“Load your immediate family into your car (pets welcome!), wear a mask, stay in your vehicle, keep your windows rolled up, and do not get out during caravan,” the union e-mailed members. “Make a sign, decorate it, and hang it on the inside or outside of your car.”
Suggested signage includes: “Vegas open up safely—Workers’ lives depend on it!”, “Up up with safety for workers.
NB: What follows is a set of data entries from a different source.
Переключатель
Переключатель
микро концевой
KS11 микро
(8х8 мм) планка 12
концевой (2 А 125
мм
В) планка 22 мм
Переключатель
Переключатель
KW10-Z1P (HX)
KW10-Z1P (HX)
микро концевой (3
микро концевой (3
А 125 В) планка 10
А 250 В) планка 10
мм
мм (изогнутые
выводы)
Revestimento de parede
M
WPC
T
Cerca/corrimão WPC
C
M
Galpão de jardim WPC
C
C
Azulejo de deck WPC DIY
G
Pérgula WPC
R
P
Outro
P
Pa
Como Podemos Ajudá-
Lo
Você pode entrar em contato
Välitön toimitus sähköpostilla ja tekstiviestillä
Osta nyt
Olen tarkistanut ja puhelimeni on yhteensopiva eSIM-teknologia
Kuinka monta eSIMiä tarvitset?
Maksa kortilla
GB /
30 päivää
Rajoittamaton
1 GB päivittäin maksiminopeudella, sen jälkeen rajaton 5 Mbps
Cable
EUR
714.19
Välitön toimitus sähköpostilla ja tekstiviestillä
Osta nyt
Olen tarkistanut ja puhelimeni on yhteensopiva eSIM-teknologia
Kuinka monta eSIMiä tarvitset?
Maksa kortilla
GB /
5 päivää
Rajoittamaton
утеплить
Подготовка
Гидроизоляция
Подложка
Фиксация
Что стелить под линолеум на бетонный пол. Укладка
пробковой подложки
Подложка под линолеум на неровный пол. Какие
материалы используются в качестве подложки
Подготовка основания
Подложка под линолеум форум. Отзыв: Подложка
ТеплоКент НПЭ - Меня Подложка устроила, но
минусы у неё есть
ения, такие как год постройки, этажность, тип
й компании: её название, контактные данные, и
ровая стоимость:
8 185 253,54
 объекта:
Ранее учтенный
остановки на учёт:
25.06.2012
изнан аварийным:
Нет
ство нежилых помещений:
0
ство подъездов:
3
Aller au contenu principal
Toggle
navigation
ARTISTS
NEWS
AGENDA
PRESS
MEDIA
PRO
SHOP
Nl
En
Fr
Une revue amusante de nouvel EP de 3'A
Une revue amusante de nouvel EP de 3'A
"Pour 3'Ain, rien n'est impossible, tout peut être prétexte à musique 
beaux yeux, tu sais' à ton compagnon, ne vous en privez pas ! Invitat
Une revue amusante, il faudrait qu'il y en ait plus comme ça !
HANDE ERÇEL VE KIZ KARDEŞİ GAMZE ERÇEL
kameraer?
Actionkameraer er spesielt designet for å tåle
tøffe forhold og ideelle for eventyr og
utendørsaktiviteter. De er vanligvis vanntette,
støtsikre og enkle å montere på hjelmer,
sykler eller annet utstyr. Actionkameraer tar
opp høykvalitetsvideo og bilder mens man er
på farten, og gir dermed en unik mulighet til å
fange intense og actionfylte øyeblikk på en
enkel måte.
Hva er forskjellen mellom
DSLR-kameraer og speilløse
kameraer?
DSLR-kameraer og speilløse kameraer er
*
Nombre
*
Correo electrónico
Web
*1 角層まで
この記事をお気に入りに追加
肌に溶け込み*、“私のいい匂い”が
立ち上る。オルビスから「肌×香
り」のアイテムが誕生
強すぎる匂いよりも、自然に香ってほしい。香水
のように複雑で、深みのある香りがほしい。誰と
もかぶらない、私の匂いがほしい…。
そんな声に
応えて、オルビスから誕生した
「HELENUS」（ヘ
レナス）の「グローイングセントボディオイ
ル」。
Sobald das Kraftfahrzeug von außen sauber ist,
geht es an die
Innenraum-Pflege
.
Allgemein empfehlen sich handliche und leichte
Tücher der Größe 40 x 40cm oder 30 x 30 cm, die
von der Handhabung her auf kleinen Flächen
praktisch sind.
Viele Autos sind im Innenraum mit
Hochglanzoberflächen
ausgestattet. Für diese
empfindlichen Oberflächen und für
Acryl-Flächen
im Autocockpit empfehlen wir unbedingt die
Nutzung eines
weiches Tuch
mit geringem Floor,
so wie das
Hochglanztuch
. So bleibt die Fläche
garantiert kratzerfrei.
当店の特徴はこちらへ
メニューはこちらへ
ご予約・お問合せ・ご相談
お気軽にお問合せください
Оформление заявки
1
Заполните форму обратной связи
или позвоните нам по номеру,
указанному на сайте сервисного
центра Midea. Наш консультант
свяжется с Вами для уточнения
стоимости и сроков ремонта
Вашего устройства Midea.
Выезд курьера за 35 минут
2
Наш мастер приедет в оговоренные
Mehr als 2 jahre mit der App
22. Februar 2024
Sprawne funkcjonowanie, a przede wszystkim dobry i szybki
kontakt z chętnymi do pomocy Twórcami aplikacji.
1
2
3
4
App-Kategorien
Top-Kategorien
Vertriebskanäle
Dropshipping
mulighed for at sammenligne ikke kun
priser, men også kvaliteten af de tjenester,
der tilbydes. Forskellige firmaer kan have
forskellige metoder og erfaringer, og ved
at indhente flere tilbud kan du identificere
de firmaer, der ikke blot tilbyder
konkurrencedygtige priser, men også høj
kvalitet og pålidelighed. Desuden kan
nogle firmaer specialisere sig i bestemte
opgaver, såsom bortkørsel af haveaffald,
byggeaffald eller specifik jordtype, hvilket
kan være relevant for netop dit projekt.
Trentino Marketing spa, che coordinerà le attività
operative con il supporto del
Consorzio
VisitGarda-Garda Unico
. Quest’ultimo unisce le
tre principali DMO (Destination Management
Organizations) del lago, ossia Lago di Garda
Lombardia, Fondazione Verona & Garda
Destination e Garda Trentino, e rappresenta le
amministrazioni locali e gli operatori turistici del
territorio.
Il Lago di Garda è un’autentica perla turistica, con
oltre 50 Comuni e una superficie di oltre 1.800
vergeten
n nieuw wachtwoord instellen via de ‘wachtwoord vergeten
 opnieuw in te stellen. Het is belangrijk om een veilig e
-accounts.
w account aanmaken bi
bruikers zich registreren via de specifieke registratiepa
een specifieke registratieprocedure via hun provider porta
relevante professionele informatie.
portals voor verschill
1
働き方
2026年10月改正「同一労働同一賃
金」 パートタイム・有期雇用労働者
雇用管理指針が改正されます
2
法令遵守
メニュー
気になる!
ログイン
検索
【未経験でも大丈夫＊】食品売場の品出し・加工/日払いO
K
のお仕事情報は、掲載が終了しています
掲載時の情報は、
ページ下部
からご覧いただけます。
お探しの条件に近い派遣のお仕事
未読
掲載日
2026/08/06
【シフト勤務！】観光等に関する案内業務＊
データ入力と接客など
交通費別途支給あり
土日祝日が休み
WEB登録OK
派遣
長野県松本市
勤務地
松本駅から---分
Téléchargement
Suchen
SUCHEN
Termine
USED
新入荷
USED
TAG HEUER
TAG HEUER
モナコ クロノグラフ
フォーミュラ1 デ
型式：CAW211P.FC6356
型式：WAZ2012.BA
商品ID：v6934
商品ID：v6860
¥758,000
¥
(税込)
Down down with COVID19! ”, “Reopen Vegas, the SAFE way!”, and “Don’t roll the dice with workers’ lives.”
In a Zoom-televised press conference the week before, Unite Here listed its requirements for casinos nationwide, not just in Las Vegas, to meet before their workers—bartenders, cashiers, servers, cleaners, and more—would return to their jobs.
They include screening, temperature checks, and the like before workers or customers can enter hotels and casinos; wide distancing; and universal availability of PPE for workers and customers; and enhanced cleaning and safety teams with workers on them to enforce the rules.
“Hundreds of thousands of workers are employed in the gaming industry in the United States, and it is imperative that any plan made to reopen these facilities involves input from both workers and their union,” union President D. Taylor said then.
“The health and safety of both workers and casino guests is our union’s top priority, which is why Unite Here consulted with public health professionals and industrial hygiene experts to develop a set of public health guidelines for gaming facilities.
“The casino companies need to work with us to ensure a healthy and safe environment when casinos re-open, and if they won’t, the gaming regulators of the states in which they operate must take action.”
“Nevada has a chance to be a leader in the hospitality industry,” Geoconda Argüello-Kline, Local 226’s Secretary-Treasurer, said. “If companies will not release their plans and be transparent before reopening, how can customers and workers know they will be safe?”